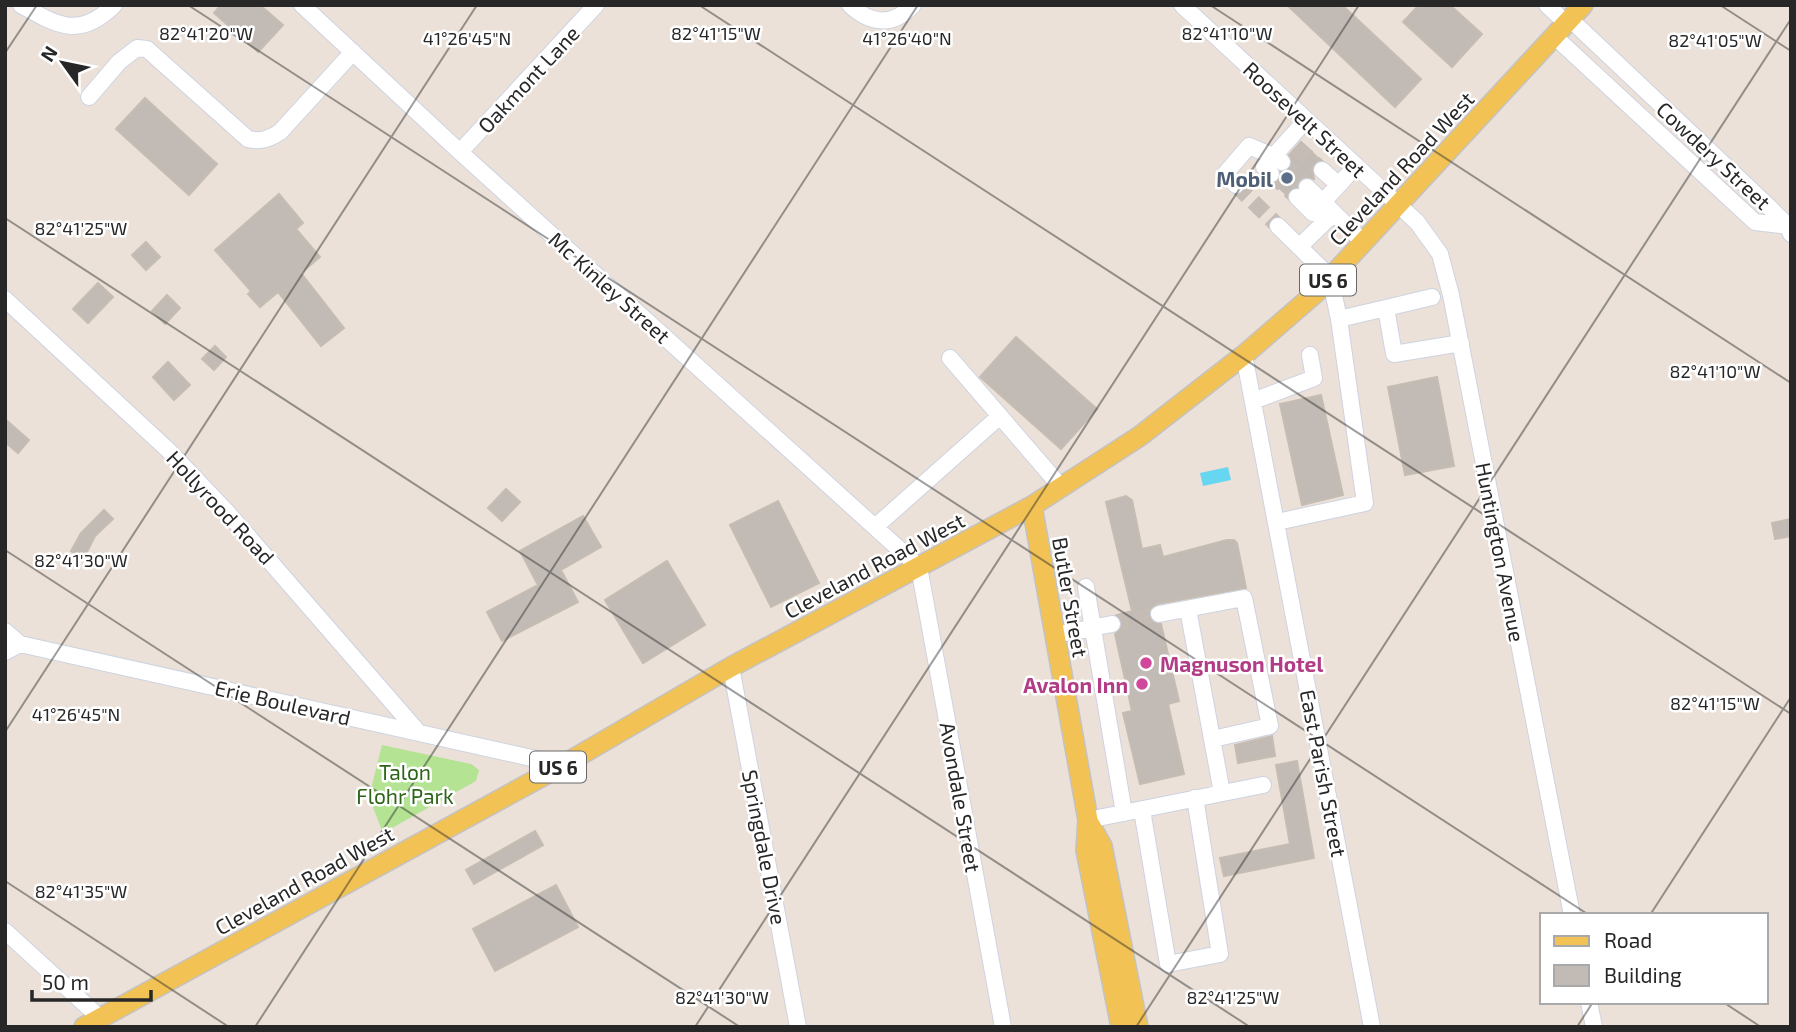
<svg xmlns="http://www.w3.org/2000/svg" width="1796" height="1032" viewBox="0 0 1796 1032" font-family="'Exo 2',sans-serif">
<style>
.green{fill:#b4e393}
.water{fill:#67d6f0}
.building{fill:#c2bbb5;stroke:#c6bdb2;stroke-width:2}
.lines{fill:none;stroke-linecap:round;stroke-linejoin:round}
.minor-tunnel{stroke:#c4bcb5;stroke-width:16;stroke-dasharray:16 8;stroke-linecap:butt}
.minor-casing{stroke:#ced3e1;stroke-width:18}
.major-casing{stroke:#c3c3c3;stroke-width:22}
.minor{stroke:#fff;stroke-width:16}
.major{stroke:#f3c255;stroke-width:19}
.ticks{fill:none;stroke:#272727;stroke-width:2;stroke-opacity:0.45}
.service-dot{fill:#5c6f8a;stroke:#fff;stroke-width:2.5}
.hotel-dot{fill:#d1479c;stroke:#fff;stroke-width:2.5}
.labels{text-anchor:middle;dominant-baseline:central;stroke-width:5;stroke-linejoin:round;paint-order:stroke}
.shield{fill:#fff;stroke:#686868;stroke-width:2}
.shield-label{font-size:19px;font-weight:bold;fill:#272727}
.street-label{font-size:21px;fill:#272727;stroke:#fff}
.service-label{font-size:21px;font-weight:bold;fill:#4e5e75;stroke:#fff;text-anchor:end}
.hotel-label{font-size:21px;font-weight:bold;fill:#b23c85;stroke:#fff;text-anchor:start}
.park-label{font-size:21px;fill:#2d6418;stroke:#fff}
.ticks-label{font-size:18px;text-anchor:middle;fill:#272727;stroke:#fff;stroke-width:5;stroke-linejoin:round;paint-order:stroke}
</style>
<rect width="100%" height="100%" fill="#ebe1d8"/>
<path class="green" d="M382 745 471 764 479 770 476 781 383 833 369 797Z"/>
<path class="water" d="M1228 467 1231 480 1203 486 1200 473Z"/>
<path class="building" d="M221 5H260L283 25 258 52 214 13Z
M1287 5H1342L1421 79 1395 107Z
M1419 5H1450L1482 34 1452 67 1403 22Z
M145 98 217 164 189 195 116 129Z
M1301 142 1320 160 1312 167 1314 179 1303 177 1287 195 1275 184 1279 181 1281 172 1291 167 1292 162 1289 155Z
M279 194 303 223 296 229 320 257 301 273 344 328 321 346 278 292 260 307 248 294 251 291 215 250Z
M146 242 160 257 146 270 132 255Z
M98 283 113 297 88 323 73 309Z
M167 295 180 308 165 324 152 311Z
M1016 337 1097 409 1061 449 980 377Z
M215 346 226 357 214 370 202 359Z
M168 362 190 385 174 400 153 377Z
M1437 377 1454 466 1405 475 1388 387Z
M1321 395 1343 495 1302 505 1280 404Z
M5 419 29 440 18 453 5 442Z
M506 489 520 502 502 521 488 508Z
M1126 496 1132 500 1142 549 1160 545 1163 557 1227 540H1234L1237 543 1246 588 1157 604 1149 610 1151 620 1161 624 1179 701 1168 704 1184 774 1140 784 1123 713 1132 711 1115 634 1122 627V621L1117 615 1132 611 1106 502Z
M778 501 819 583 771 607 730 525Z
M104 510 113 519 95 536 84 558 71 551 81 533Z
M583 516 601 547 561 570 578 602 502 641 487 612 538 585 520 551Z
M1791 519V536L1775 539 1772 523Z
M667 561 705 625 643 663 605 600Z
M1272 736 1275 756 1238 763 1235 745Z
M1297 761 1314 858 1224 876 1220 858 1290 844 1276 765Z
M535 831 543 845 474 884 466 870Z
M556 885 578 927 495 971 473 929Z"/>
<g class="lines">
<path class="minor-tunnel" d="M1296 147 1322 170
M1282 162 1307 187
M1271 174 1297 197
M1236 185 1278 226
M1112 624 1159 614"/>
<defs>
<path id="minor" d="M21 5C58 26 80 39 114 5
M302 5 460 152 919 567 1003 1027
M850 5C870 24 893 27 913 5
M1182 5 1417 222 1440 254 1451 295 1572 915
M1547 5 1566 23
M1570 19 1768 206 1788 226 1791 234
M1554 36 1755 222 1788 226
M89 97 119 62 137 48 147 49 248 139C261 142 269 139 280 132L353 52
M460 152 596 5
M1356 166 1323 202 1363 242
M1322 170 1339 185
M1271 174 1264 167 1306 120
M1236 185 1225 174 1249 146 1273 156 1282 162
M1297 197 1313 213 1323 202 1307 187
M1299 247 1334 213
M5 299 168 450 227 512 419 733
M1386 308 1432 297
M1339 319 1386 308 1394 354 1461 343
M1244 355 1372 1027
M950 358 1061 487
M1253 401 1314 378 1310 355
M1277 522 1365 503 1339 319 1330 277 1278 226
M875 527 1000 416
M1086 587 1124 813
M1188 609 1222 793
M1159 614 1244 598 1270 726 1213 739
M5 631 20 644
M1055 635 1112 624
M5 652 20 644 563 765
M731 667 798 1027
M1142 810 1168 964 1220 954 1195 798
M1088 820 1263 785
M5 931 100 1018
M1589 1002 1594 1027"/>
<path id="major" d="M1032 506 1088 820 1086 850 1121 1027
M1088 821 1102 846 1138 1027
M84 1027 563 765 731 667 1032 506 1140 436 1244 355 1319 290 1583 5"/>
</defs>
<use href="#minor" class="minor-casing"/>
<use href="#major" class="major-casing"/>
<use href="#minor" class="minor"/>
<use href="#major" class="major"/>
</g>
<path class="ticks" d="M188 5 1589 915M699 5 1791 714M1210 5 1791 383M1720 5 1791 51M5 53 37 5M5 218 1250 1027M5 550 740 1027M5 732 477 5M5 881 229 1027M1650 915 1791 697M1723 1002 1761 1027M255 1027 918 5M695 1027 1359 5M1136 1027 1791 19M1577 1027 1593 1002"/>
<circle class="service-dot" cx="1287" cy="178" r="7"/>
<g class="hotel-dot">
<circle cx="1146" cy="663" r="7"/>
<circle cx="1142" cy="684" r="7"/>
</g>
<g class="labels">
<g class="shield">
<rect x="1300" y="264.5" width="56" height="31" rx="5"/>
<rect x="530" y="751.5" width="56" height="31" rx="5"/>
</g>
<g class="shield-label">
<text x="1328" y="280">US 6</text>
<text x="558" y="767">US 6</text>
</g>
<g class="street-label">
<text transform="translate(528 79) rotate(-47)">Oakmont Lane</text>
<text transform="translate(1305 119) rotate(43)">Roosevelt Street</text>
<text transform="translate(1714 155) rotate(43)">Cowdery Street</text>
<text transform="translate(1401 168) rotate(-47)">Cleveland Road West</text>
<text transform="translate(610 287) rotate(42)">Mc Kinley Street</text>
<text transform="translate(221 507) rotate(47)">Hollyrood Road</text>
<text transform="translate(1501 552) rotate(79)">Huntington Avenue</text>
<text transform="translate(874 565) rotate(-28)">Cleveland Road West</text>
<text transform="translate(1071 597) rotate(80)">Butler Street</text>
<text transform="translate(283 702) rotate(13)">Erie Boulevard</text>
<text transform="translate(1324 773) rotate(79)">East Parish Street</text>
<text transform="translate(961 797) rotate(80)">Avondale Street</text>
<text transform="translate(765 847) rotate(79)">Springdale Drive</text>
<text transform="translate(304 880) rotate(-29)">Cleveland Road West</text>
</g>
<g class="service-label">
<text x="1273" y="178">Mobil</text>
</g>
<g class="hotel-label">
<text x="1160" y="663">Magnuson Hotel</text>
<text x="1128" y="684" text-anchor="end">Avalon Inn</text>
</g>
<g class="park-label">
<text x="405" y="771">Talon<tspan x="405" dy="24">Flohr Park</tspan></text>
</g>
</g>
<g class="ticks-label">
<text x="206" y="40">82°41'20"W</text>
<text x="716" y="40">82°41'15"W</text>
<text x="1227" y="40">82°41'10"W</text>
<text x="467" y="45">41°26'45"N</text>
<text x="907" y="45">41°26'40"N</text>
<text x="1715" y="47">82°41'05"W</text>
<text x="81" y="235">82°41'25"W</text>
<text x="1715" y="378">82°41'10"W</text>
<text x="81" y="567">82°41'30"W</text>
<text x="1715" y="710">82°41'15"W</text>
<text x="76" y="721">41°26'45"N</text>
<text x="81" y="898">82°41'35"W</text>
<text x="722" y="1004">82°41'30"W</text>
<text x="1233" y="1004">82°41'25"W</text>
</g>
<rect width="1796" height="1032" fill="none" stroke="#272727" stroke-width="14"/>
<rect x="1540" y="913" width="228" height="91" fill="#ffffff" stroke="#a9a9a9" stroke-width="2"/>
<rect x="1554" y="936" width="35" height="10" fill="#f3c255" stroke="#a9a9a9" stroke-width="2"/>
<text x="1604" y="948" font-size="21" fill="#272727">Road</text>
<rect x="1554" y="965" width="35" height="21" fill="#c2bbb5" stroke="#a9a9a9" stroke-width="2"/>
<text x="1604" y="983" font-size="21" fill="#272727">Building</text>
<g transform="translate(63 63) rotate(303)" stroke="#ffffff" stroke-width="5" paint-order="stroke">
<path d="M0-5L12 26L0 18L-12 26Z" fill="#272727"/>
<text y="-10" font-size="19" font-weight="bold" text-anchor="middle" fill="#272727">N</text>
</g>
<path d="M32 990v10h119v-10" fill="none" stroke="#272727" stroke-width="3.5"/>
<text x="42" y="990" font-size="21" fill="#272727" stroke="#ffffff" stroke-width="5" paint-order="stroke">50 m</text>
</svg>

• _Work to be completed_:
Across the records above, return every line that contains the word "linecap".

• _Solution below_:
.lines{fill:none;stroke-linecap:round;stroke-linejoin:round}
.minor-tunnel{stroke:#c4bcb5;stroke-width:16;stroke-dasharray:16 8;stroke-linecap:butt}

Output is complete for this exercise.